Earlier this month, the Port St. Lucie City Council held a shade meeting with its legal team to discuss the lawsuit. Details of what was discussed during the closed-door, private meeting were not released.
At issue is whether work Tan Construction Services was already accounted for in change orders signed between the two parties or if the work is above and beyond what the city approved.
Tan Construction Services was hired to perform “clearing and grubbing, excavation, embankment, concrete work, sodding, signage, landscape and all the work needed to provide a trail eight feet wide and approximately 1.3 miles long,” the lawsuit lists.
The trail starts at the end of Camp Ground Road and treks north to the FEC Railroad track.
Tan Construction argues, in the court record, that the initial survey for the work grossly underestimated the scope of work needed, which affected the company’s ability to provide a proper estimate.
For example, the company points to a planned walkway bridge converted to a sidewalk “because there was no water-crossing at the location.”
Tan encouraged Port St. Lucie to perform a new survey once the dense stand of trees was cleared. The city, according to court records on both sides, declined the survey.
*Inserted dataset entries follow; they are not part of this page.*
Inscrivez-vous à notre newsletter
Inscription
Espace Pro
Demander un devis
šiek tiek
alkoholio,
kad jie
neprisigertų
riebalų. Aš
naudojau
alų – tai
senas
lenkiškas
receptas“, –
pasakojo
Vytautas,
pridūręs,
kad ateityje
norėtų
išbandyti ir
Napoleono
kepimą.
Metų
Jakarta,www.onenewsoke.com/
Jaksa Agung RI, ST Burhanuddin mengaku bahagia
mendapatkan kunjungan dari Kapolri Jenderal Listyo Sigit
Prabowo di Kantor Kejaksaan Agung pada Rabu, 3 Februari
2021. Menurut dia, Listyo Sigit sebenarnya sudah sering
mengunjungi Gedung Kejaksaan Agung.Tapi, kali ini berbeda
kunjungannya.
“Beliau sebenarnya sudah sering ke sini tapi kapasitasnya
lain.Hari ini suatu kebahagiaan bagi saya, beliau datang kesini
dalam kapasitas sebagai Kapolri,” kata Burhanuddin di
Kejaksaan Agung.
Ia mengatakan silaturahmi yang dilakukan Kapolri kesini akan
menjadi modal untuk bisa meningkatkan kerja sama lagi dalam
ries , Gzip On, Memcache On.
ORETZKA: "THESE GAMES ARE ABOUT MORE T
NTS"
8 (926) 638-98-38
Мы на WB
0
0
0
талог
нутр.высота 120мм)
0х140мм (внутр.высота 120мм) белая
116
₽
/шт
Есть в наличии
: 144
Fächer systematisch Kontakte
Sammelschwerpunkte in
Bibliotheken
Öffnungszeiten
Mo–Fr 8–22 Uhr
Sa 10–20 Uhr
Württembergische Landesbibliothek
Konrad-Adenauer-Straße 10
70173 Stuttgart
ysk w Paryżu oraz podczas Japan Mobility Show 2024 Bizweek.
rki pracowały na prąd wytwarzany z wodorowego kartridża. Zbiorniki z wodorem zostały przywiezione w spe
For the city’s part, it argues that any changes needed would be and were handled through change orders approved by both parties.
The city argues that any of the work Tan should have been paid for was done so through the various change orders; “any such additional or extra work is outside the express, written terms of the contract,” the city’s defense document reads.
Tan Construction also argues the city used a measuring method not authorized to determine the area to be cleared and grubbed. The contractor said the method used assumed the land to be flat, when it was actually sloped.
“The city ignored the gradient,” the contractor’s complaint reads.
The city didn’t specifically disagree with that particular complaint but countered that work would either have been included in the contract and change order – and, if it turned out the contractor didn’t include it in the change order, then the work would have been outside the scope of the contract.
Tan Construction included in its complaint that the city has failed to even pay the owed retainage of the contract – a sum of about $39,000 – which both sides agree is due. The city filed in its paperwork that the reason it hadn’t paid the retainage was because Tan Construction had not submitted an invoice.
“Until the amount owed is agreed upon by the parties or adjudicated by the Court, the City owes a duty to the taxpayers to withhold payment,” the city argues.